Saímos de lá um tanto sem rumo, eu estava no banco de trás, tentando de tudo para acalmar Brooke.
Os cabelos dela eram de um loiro quase branco e curto na altura do pescoço, a roupa que ela usava, um vestido cheio de babados e laços, junto com o crucifixo que ela levava no pescoço, me dizia que ela era um tanto religiosa. Imagino que sua confusão deve ter sido ainda maior quando conseguiu fazer a terra tremer.
— Co...como você fez aquilo, jogou as pessoas longe se...sem mover um dedo? — ela ainda tremia e eu tinha certeza que não era de frio.
— Do mesmo jeito que você estremeceu a terra, nós podemos mandar nos elementos com apenas o pensamento.
— Não, não, não! Isso é loucura! — ela gritou e olhou para os lados. — Nada disso é real! É só mais um pesadelo.
— Eu sei como é se sentir assim, faz pouco tempo que descobri sobre esse mundo e que encontrei meus poderes. Mas tudo vai ficar bem, estamos aqui pra ajudar.
— Não não, se eu morrer no sonho vou acordar. — Brooke disse e tentou abrir a porta querendo realmente pular do carro.
Eu não podia culpá-la, na minha vez eu cheguei a me cortar para ter certeza que não era um sonho maluco.
— Se acalme, eu prometo que tudo vai ficar bem! — estava prometendo algo que não tinha como ter certeza, mas eu tentaria.
Brooke sacudia a cabeça de um lado para o outro se recusando a processar qualquer coisa que eu tenha falado. Eu estava cogitando colocá-la para dormir de alguma forma, mas me lembrei quando era eu no lugar dela e como me senti depois de me fazerem dormir por tanto tempo apenas para adiar aquela conversa difícil.
Mas por sorte Nikolai entrou no estacionamento de um hotel, onde ele garantiu que ninguém nos incomodaria.

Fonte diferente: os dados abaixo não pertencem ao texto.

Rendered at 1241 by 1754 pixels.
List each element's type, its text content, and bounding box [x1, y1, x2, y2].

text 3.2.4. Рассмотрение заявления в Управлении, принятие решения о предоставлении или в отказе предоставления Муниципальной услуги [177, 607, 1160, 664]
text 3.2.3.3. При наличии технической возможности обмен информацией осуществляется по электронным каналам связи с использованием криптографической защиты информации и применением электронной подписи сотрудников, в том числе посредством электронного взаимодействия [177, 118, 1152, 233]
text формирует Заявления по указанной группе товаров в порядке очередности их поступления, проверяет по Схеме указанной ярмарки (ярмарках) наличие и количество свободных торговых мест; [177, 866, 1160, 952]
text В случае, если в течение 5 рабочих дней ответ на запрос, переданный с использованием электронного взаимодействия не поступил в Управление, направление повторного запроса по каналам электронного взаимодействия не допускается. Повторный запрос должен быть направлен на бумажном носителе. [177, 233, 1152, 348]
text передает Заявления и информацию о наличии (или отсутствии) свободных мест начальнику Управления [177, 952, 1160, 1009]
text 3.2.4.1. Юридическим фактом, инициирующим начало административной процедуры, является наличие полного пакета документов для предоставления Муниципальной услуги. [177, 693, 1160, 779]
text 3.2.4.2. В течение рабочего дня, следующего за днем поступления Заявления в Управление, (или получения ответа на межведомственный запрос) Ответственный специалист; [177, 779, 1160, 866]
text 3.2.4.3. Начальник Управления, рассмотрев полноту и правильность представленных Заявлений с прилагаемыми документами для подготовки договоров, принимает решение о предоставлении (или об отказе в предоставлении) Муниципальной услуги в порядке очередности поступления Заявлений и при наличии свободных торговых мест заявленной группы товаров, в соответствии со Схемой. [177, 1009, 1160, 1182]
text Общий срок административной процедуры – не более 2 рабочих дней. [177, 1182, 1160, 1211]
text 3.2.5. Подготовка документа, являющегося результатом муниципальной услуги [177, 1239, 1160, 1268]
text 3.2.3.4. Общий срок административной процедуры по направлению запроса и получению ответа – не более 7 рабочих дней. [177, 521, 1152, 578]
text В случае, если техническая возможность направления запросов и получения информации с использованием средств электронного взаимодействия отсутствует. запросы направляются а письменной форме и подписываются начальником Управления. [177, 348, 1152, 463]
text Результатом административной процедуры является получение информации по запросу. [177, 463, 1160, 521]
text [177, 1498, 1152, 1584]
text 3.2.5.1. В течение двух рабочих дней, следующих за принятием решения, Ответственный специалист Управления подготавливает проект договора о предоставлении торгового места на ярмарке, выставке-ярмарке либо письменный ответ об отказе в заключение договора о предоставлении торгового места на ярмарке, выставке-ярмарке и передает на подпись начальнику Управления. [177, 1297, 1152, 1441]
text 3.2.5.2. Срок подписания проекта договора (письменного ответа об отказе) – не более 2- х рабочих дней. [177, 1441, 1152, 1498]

Flora foi na frente para garantir que ele não estava aprontando nenhuma, a desconfiança dela com Nik era extrema, mas eu a entendia, não estávamos podendo confiar em ninguém.
— Vamos, consegui um quarto para nós. — Nik abaixou o vidro e comunicou quando voltou.
Flora estava parada na entrada do Hotel e um homem branco e alto veio pegar o carro, eu tinha a sensação de já ter visto aquele homem, só não sabia onde.
Seu olhar cruzou com o meu e um calor familiar e confortável perpassou por meu corpo. Eu estava prestes a perguntar se nos conhecíamos, quando Nik me puxou mais de pressa para dentro do prédio.
— Vamos, já estão falando de vocês pela cidade, ficaram mais segurar dentro do prédio. — Flora falou enquanto entrávamos e eu senti que atravessávamos uma barreira invisível.
— Isso é um enfeitiçado? — questionei e olhei em volta, de repente uma mulher passou voando perto da gente, as assas cintilando em diferentes tons de verde até que ela parasse atrás do balcão da recepção.
— Sim, tem um feitiço de proteção, só seres sobrenaturais conseguem ver o que eles realmente são. — Nik explicou.
Um ser pequeno atravessou o salão, ele lembrava uma pessoa com nanismo, mas definitivamente não era humano. As orelhas pontudas, os dentes proeminentes e ao invés de falar ele soltava grunhidos.
— Uma espécie de orck. — Flora sussurrou perto de mim, mas eu estava encantada encarando mais e mais criaturas que eu não tinha ideia que existiam, andando por ali. — Temos que ir, antes que Brooke tenha um ataque aqui.
Sacudi minha cabeça voltando a real, teria mais tempo para desvendar esse mundo depois que isso tudo estivesse resolvido, por hora tínhamos que ajudar Brooke.
— Eu estou enlouquecendo! Nada disso é real! — ela repetia quando entramos no quarto.
O lugar era espaçoso, infelizmente só haviam duas camas, não sei como isso iria funcionar com quatro de nós.
— Você não está enlouquecendo, todos nós vimos aquelas criaturas, elas são tão reais quanto você é uma bruxa. — Flora despejou fazendo finalmente Brooke calar a boca. — Mostre pra ela Bridget ou vou me transformar aqui e não vai ser algo bonito para ela.
— Muito sutil sua abordagem. — Nik resmungou com deboche enquanto checava as janelas.